* _Work order_:
Continue the text about ROH2, the former contemporary arm of the Royal Opera House, starting right after its final sentence.

ROH2 was the contemporary arm of the Royal Opera House until 2012, commissioning and producing dance and contemporary opera works in the Linbury Studio Theatre, Clore Studio Upstairs, Paul Hamlyn Hall, and various other locations situated both within the Royal Opera House and outside. ROH2 also provided additional artistic resources to partners and associate artists in order to help the organisation realise its strategic aims.

Scope
ROH2 focused on developing art forms, creating opportunities for emerging artists, and attracting new and diverse audiences to the Royal Opera House. Since the start of the 2012/13 season, the work of ROH2 has been undertaken by the studio programs of the Royal Opera and the Royal Ballet.

* _Source data_:
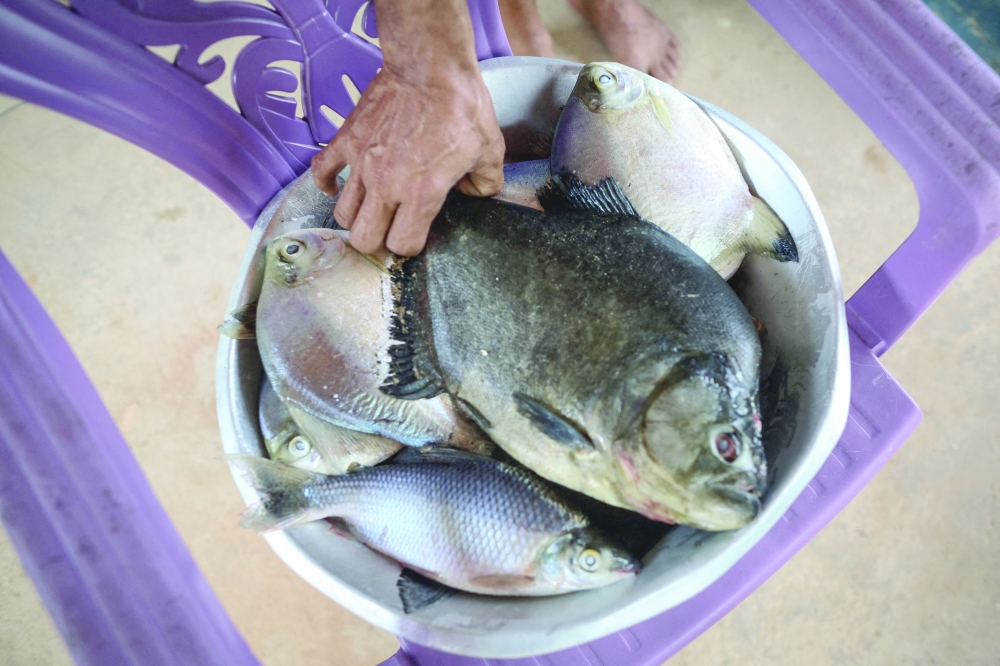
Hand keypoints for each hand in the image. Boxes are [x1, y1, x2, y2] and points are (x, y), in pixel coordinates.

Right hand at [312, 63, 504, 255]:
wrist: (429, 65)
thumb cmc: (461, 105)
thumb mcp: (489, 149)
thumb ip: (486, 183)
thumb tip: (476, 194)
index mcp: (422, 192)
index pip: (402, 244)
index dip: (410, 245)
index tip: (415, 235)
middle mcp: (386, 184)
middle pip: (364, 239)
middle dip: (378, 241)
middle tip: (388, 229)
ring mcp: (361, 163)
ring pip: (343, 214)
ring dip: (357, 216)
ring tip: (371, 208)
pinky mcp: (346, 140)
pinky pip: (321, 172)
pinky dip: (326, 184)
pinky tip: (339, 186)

* * *

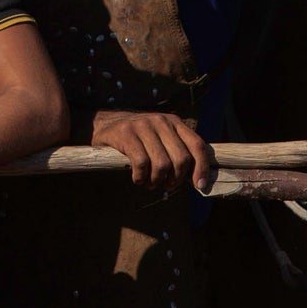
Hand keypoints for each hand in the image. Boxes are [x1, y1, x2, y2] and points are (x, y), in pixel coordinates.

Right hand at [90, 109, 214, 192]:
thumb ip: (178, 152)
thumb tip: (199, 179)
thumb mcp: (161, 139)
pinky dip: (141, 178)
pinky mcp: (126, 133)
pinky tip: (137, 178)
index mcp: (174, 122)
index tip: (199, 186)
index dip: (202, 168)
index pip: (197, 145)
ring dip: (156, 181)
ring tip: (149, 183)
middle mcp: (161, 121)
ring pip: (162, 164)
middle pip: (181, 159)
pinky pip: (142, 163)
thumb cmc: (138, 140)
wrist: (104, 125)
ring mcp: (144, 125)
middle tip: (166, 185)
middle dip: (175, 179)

---

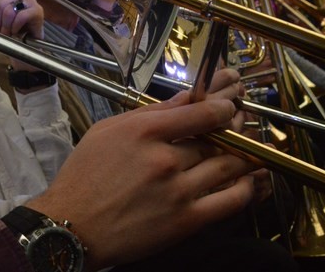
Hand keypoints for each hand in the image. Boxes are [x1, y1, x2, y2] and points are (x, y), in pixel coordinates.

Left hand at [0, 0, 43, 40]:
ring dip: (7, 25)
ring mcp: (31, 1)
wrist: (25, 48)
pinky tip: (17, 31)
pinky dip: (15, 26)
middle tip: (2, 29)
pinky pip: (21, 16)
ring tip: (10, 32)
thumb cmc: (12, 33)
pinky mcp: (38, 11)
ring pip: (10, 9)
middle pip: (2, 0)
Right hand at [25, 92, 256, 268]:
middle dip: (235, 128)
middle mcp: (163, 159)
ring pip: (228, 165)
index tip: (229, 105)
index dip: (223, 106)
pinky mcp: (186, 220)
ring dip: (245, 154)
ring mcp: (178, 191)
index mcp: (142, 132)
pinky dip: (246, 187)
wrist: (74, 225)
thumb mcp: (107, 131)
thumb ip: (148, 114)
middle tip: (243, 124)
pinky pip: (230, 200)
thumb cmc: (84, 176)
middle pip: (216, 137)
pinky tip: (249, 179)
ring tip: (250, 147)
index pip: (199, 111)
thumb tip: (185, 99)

* _Result for this exercise_:
ROH2 had a multi-layered approach, which included:

 New productions and commissions in the Linbury Studio Theatre and Clore Studio Upstairs
 Co-productions and co-commissions with partner organizations and companies
 A contemporary opera development program
 Associate artist programs and professional development work
 Festival programming in the public spaces of the Royal Opera House and outside the building
 visiting companies whose work complements the artistic program
 Taking ROH2 productions to partner regions and venues across the UK as part of the Royal Opera House on the Road programme

Working with partners 
ROH2 developed partnerships with a range of arts organizations and companies, including Music Theatre Wales, the Opera Group, the Britten Sinfonia, , London Sinfonietta, Shobana Jeyasingh Dance, Ballet Black, the National Dance Network, Opera East, Dance Umbrella, the London Jazz Festival, and the London International Mime Festival.

Intended benefits include:

 Opening up ROH to a range of new audiences
 Access to ROH resources for partner companies
 Skills and knowledge sharing
 Innovative approaches to developing new work
 involvement of the ROH in a range of forums, opening up communication, and enabling new relationships.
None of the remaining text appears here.